_WHAT IS REQUIRED_
Reproduce every record below verbatim, omitting the pictures.

[Images of plotted data]
BEGIN

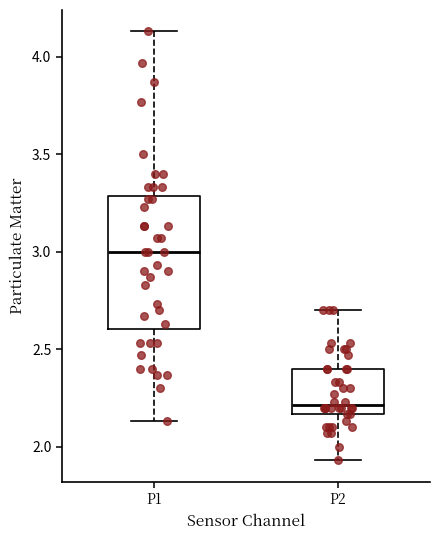

Comparing the boxes themselves (not the whiskers), which one is the tallest?

P1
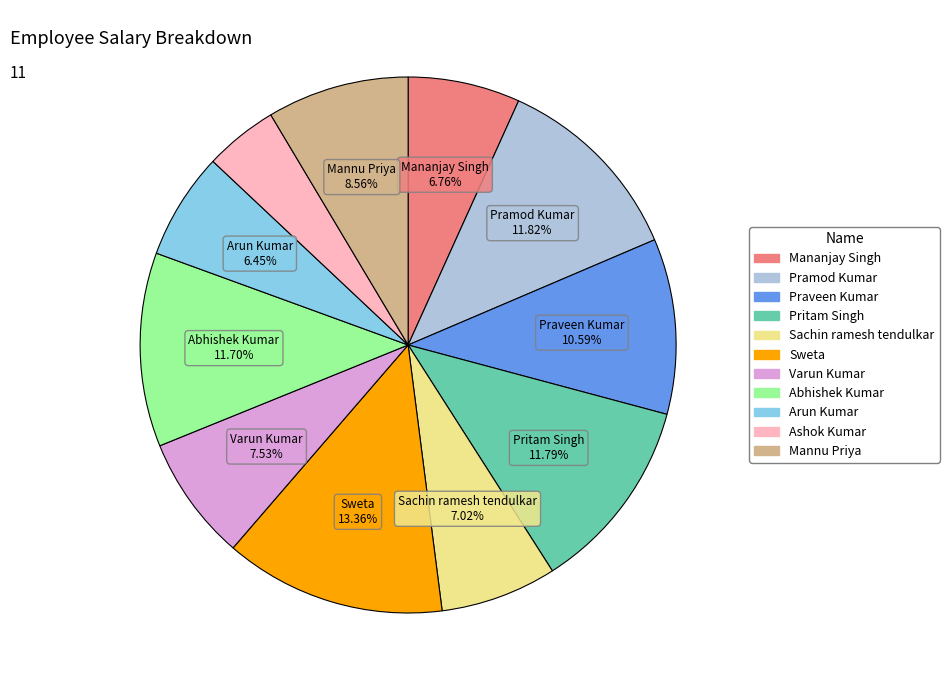

Which slice is the largest?

Sweta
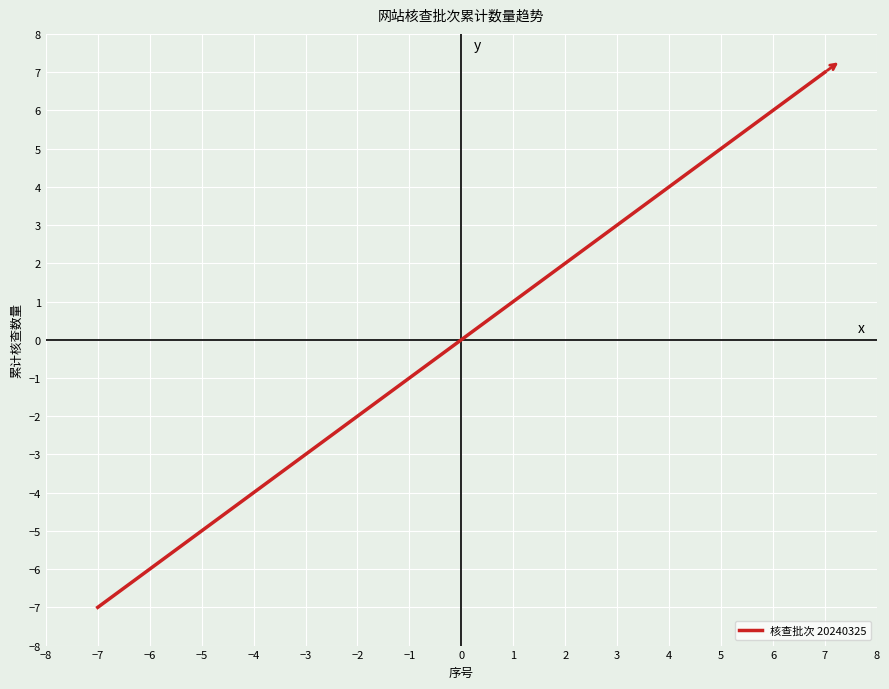

Which category has the lowest value across all series?

−7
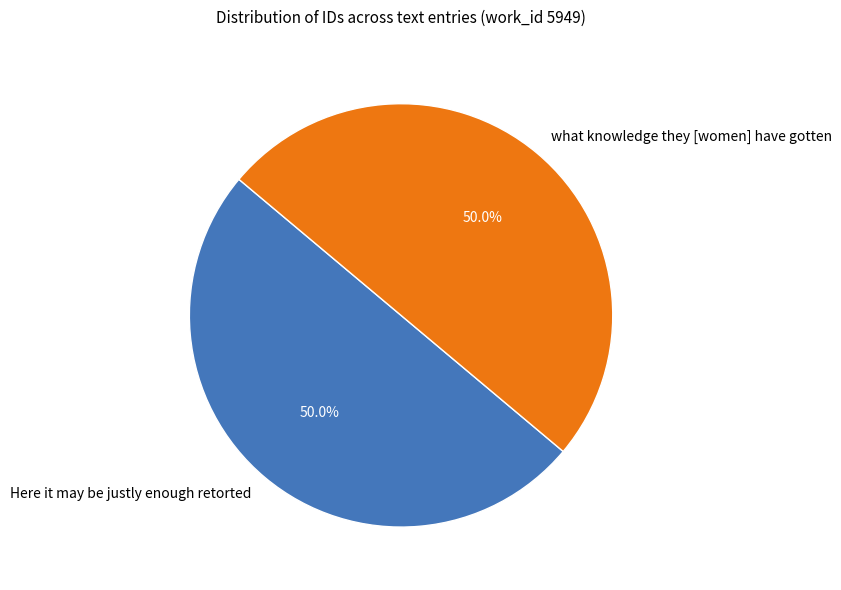

To the nearest percent, what portion does what knowledge they [women] have gotten represent?

50%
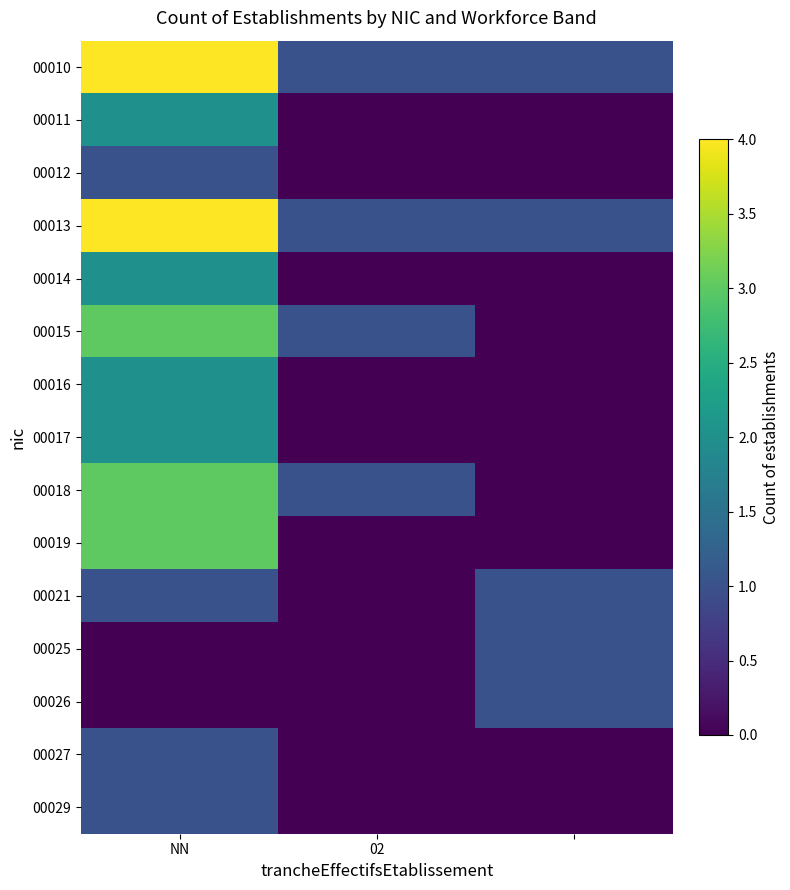

At which category does the chart reach its minimum across all series?

02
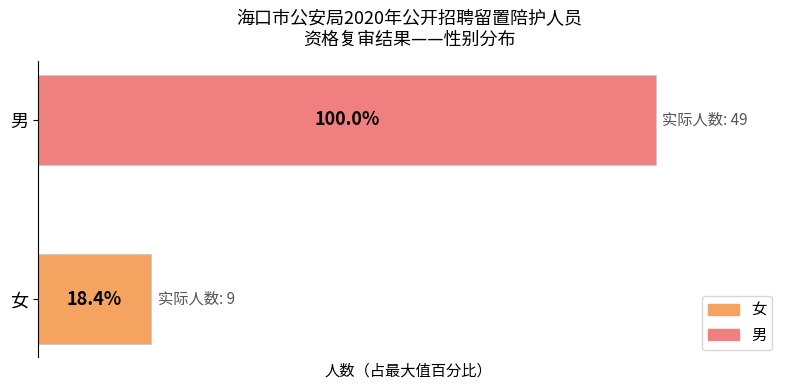

List the series in order of their peak value, highest first.

男, 女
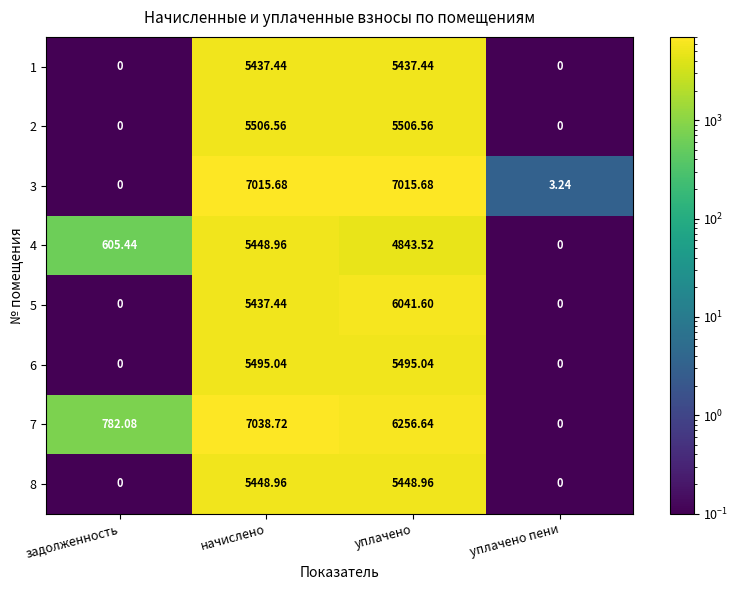

At which category is the sum across all series the highest?

начислено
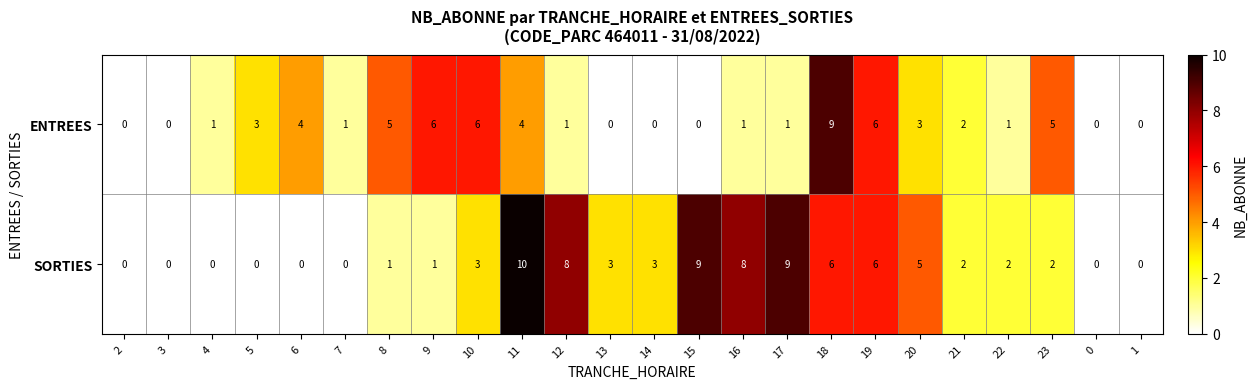

The value of SORTIES at 12 is 3. True or false?

False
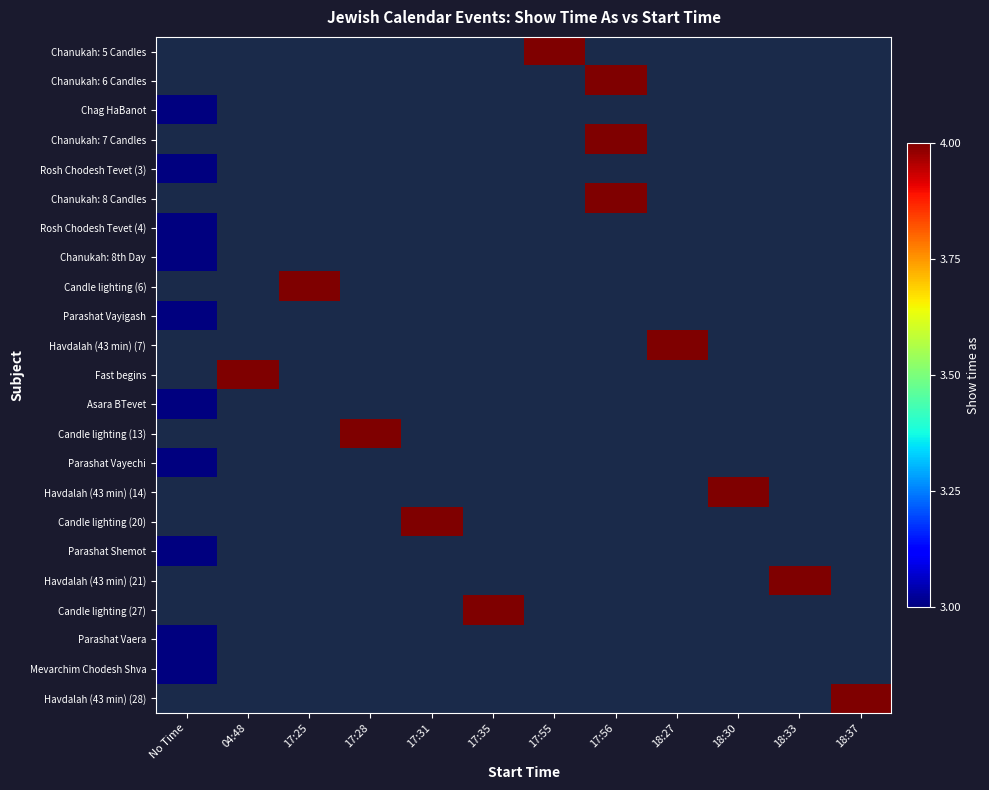

Rank the categories by Chag HaBanot value from lowest to highest.

No Time, 04:48, 17:25, 17:28, 17:31, 17:35, 17:55, 17:56, 18:27, 18:30, 18:33, 18:37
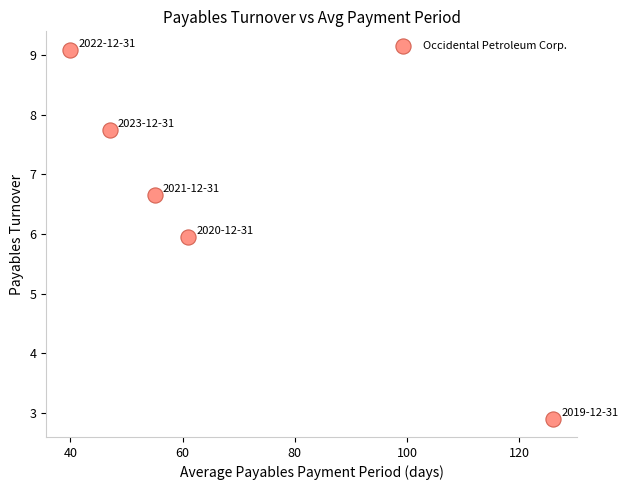

What is the average Y value?

6.5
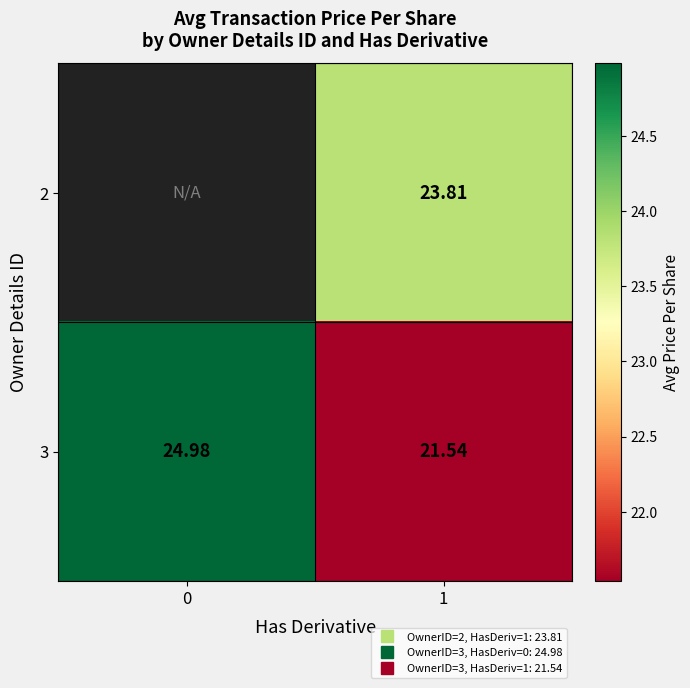

At which category is the sum across all series the highest?

1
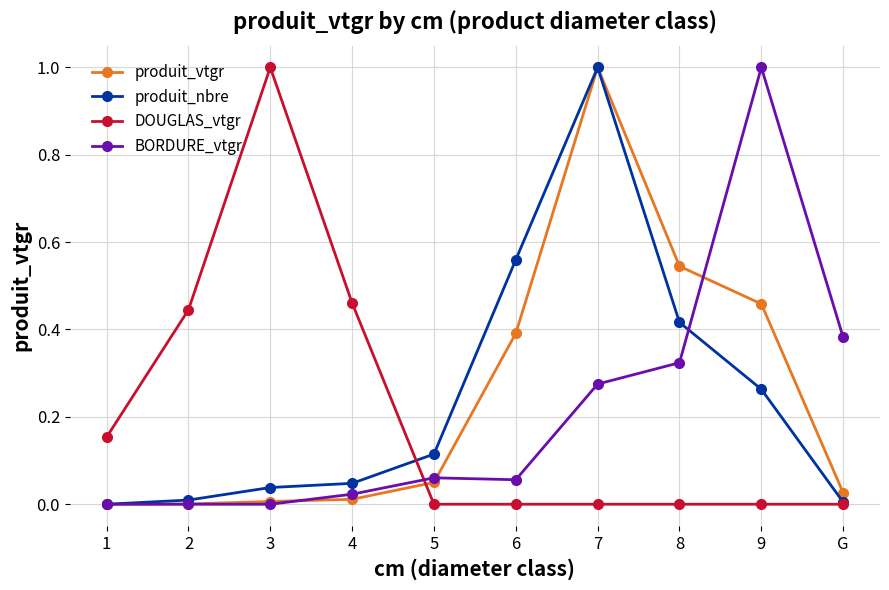

How many lines are shown in the chart?

4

END

_SOLVED EXERCISE_
Comparing the boxes themselves (not the whiskers), which one is the tallest?

P1

Which slice is the largest?

Sweta

Which category has the lowest value across all series?

−7

To the nearest percent, what portion does what knowledge they [women] have gotten represent?

50%

At which category does the chart reach its minimum across all series?

02

List the series in order of their peak value, highest first.

男, 女

At which category is the sum across all series the highest?

начислено

The value of SORTIES at 12 is 3. True or false?

False

Rank the categories by Chag HaBanot value from lowest to highest.

No Time, 04:48, 17:25, 17:28, 17:31, 17:35, 17:55, 17:56, 18:27, 18:30, 18:33, 18:37

What is the average Y value?

6.5

At which category is the sum across all series the highest?

1

How many lines are shown in the chart?

4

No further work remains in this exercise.